Jill, who lives with her son in Alexandria, Minnesota, owned a gift basket company and earned just $15,000 a year. She noticed when she let potential buyers taste the food items, the baskets sold like crazy. Jill thought, Why not sell the food directly to customers in a fun setting?

With $6,000 in savings, a bank loan and a friend’s investment, Jill started packaging gourmet foods in a backyard shed and selling them at taste-testing parties. It wasn’t easy. “I remember sitting outside one day, thinking we were three months behind on our house payment, I had two employees I couldn’t pay, and I ought to get a real job. But then I thought, No, this is your dream. Recommit and get to work.”

She stuck with it, even after her husband died three years later. “I live by the law of abundance, meaning that even when there are challenges in life, I look for the win-win,” she says.

The positive attitude worked: Jill’s backyard company, Tastefully Simple, is now a direct-sales business, with $120 million in sales last year. And Jill was named one of the top 25 female business owners in North America by Fast Company magazine.

According to research by Thomas J. Stanley, author of The Millionaire Mind, over 80 percent of millionaires say they never would have been successful if their vocation wasn’t something they cared about.

4. Grow your money
Most of us know the never-ending cycle of living paycheck to paycheck. “The fastest way to get out of that pattern is to make extra money for the specific purpose of reinvesting in yourself,” says Loral Langemeier, author of The Millionaire Maker. In other words, earmark some money for the sole purpose of investing it in a place where it will grow dramatically—like a business or real estate.

There are endless ways to make extra money for investing—you just have to be willing to do the work. “Everyone has a marketable skill,” says Langemeier. “When I started out, I had a tutoring business, seeing clients in the morning before work and on my lunch break.”

A little moonlighting cash really can grow into a million. Twenty-five years ago, Rick Sikorski dreamed of owning a personal training business. “I rented a tiny studio where I charged $15 an hour,” he says. When money started trickling in, he squirreled it away instead of spending it, putting it all back into the business. Rick’s 400-square-foot studio is now Fitness Together, a franchise based in Highlands Ranch, Colorado, with more than 360 locations worldwide. And he’s worth over $40 million.

When extra money rolls in, it’s easy to think, Now I can buy that new TV. But if you want to get rich, you need to pay yourself first, by putting money where it will work hard for you—whether that’s in your retirement fund, a side business or investments like real estate.

5. No guts, no glory
Last summer, Dave Lindahl footed the bill for 18 relatives at a fancy mansion in the Adirondacks. One night, his dad looked out at the scenery and joked, “I can’t believe we used to call you the black sheep!”

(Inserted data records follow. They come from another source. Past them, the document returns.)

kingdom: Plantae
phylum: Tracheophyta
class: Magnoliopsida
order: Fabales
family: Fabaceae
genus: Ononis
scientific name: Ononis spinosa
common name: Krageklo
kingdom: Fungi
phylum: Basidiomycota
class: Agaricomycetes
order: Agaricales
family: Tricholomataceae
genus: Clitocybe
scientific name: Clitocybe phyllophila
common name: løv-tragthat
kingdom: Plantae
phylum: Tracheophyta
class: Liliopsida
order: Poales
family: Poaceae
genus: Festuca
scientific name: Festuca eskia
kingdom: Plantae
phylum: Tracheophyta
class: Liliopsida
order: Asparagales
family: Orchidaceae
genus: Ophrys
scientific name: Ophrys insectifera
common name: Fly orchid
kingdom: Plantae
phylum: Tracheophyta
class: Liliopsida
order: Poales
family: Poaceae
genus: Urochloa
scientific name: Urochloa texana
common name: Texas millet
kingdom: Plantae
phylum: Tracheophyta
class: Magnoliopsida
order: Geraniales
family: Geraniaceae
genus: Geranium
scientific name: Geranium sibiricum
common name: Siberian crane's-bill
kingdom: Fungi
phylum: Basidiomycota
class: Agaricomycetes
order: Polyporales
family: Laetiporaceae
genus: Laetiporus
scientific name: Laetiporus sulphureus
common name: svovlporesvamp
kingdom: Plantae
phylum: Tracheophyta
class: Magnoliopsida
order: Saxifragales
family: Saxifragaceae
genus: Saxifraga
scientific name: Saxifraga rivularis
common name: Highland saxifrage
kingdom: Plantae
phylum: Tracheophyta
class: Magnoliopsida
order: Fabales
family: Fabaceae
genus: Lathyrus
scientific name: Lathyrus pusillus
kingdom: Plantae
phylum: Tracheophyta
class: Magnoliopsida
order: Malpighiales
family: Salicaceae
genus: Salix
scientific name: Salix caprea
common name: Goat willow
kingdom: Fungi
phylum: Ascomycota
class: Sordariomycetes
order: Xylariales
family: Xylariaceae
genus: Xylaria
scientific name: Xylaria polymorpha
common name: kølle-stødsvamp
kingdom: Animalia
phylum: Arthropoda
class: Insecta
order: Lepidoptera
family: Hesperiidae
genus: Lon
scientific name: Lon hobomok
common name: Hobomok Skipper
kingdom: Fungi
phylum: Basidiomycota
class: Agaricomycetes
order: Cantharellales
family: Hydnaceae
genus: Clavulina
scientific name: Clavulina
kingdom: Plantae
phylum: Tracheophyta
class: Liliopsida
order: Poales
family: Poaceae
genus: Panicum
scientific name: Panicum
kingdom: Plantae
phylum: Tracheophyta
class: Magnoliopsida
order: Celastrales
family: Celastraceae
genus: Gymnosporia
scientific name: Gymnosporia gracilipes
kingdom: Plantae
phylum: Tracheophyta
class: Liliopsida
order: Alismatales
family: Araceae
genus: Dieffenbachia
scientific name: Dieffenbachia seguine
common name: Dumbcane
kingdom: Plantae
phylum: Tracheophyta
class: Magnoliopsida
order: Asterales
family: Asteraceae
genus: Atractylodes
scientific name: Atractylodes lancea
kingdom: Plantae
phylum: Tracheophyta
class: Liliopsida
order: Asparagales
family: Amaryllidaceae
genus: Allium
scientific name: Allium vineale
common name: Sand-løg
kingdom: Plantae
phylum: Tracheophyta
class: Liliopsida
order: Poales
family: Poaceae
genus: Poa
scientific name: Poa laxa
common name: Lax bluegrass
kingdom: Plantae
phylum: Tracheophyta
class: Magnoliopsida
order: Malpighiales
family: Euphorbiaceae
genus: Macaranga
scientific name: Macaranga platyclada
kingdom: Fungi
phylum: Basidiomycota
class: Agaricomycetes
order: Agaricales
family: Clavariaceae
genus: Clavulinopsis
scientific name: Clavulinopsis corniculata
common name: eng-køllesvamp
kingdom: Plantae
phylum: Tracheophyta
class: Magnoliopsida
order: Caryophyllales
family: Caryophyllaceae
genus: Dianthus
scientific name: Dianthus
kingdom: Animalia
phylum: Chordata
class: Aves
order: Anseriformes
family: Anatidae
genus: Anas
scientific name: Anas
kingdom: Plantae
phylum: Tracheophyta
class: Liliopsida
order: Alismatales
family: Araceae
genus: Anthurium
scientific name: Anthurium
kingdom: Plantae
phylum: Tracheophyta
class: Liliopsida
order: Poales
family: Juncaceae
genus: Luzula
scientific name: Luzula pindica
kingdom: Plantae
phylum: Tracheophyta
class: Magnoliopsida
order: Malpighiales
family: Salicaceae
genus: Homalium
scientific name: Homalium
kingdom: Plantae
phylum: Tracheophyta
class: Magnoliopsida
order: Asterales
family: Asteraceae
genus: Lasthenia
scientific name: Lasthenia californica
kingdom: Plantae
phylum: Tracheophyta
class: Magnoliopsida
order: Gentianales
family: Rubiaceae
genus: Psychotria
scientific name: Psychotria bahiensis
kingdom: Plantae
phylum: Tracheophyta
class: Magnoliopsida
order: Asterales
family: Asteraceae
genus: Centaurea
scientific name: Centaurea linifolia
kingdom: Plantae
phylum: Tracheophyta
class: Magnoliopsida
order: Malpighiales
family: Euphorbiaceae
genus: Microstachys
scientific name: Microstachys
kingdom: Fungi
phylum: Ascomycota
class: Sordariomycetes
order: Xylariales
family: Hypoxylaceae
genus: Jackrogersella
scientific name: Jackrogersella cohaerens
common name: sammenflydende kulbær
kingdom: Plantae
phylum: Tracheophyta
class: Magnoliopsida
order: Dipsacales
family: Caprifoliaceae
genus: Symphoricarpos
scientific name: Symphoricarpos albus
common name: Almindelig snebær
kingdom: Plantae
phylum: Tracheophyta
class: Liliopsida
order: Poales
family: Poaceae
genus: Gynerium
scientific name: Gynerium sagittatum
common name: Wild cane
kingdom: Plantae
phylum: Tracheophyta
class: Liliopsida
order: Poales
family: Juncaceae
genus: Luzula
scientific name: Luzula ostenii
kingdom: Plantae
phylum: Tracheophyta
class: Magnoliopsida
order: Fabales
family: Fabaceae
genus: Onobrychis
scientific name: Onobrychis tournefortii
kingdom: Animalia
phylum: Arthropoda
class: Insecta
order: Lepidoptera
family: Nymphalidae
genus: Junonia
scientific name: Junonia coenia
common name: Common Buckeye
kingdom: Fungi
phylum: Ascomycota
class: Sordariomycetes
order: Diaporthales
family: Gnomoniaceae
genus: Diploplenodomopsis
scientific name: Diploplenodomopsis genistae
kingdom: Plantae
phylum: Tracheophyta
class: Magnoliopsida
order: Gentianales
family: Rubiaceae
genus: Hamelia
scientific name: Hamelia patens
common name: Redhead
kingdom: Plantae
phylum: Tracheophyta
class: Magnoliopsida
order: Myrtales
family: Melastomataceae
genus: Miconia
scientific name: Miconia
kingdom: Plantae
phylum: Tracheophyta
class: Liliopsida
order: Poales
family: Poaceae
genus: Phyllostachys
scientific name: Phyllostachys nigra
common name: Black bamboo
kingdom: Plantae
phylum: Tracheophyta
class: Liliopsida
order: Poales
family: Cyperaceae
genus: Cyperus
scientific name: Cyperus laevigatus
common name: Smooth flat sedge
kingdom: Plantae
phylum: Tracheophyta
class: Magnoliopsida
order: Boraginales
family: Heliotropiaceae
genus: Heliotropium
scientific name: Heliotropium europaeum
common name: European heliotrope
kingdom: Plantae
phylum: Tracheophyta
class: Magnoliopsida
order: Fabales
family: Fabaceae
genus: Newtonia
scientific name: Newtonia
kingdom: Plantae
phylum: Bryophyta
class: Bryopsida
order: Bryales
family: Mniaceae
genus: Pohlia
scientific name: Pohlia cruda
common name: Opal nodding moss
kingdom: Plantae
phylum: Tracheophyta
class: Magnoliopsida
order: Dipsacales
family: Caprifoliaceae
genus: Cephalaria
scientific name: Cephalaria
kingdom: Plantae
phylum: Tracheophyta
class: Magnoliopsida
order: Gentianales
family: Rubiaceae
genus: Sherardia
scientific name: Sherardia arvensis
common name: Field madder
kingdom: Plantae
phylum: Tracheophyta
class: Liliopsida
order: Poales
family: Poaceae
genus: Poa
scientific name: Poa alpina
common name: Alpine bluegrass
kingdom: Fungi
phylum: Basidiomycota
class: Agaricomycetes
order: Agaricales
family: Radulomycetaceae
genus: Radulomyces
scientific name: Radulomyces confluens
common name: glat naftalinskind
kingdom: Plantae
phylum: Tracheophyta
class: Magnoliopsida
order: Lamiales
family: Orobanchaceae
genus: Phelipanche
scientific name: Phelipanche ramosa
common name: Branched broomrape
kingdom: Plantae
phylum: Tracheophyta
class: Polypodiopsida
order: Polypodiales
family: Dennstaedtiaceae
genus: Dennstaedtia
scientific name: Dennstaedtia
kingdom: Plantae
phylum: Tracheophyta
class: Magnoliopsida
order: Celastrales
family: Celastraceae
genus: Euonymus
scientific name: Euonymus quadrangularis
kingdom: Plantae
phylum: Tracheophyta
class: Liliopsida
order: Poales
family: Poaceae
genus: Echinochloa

At 29, Dave was broke, living in a small apartment near Boston and wondering what to do after ten years in a local rock band. “I looked around and thought, If I don’t do something, I’ll be stuck here forever.”

He started a landscape company, buying his equipment on credit. When business literally froze over that winter, a banker friend asked if he’d like to renovate a foreclosed home. “I’m a terrible carpenter, but I needed the money, so I went to some free seminars at Home Depot and figured it out as I went,” he says.

After a few more renovations, it occurred to him: Why not buy the homes and sell them for profit? He took a risk and bought his first property. Using the proceeds, he bought another, and another. Twelve years later, he owns apartment buildings, worth $143 million, in eight states.

The Biggest Secret? Stop spending.
Every millionaire we spoke to has one thing in common: Not a single one spends needlessly. Real estate investor Dave Lindahl drives a Ford Explorer and says his middle-class neighbors would be shocked to learn how much he’s worth. Fitness mogul Rick Sikorski can’t fathom why anyone would buy bottled water. Steve Maxwell, the finance teacher, looked at a $1.5 million home but decided to buy one for half the price because “a house with double the cost wouldn’t give me double the enjoyment.”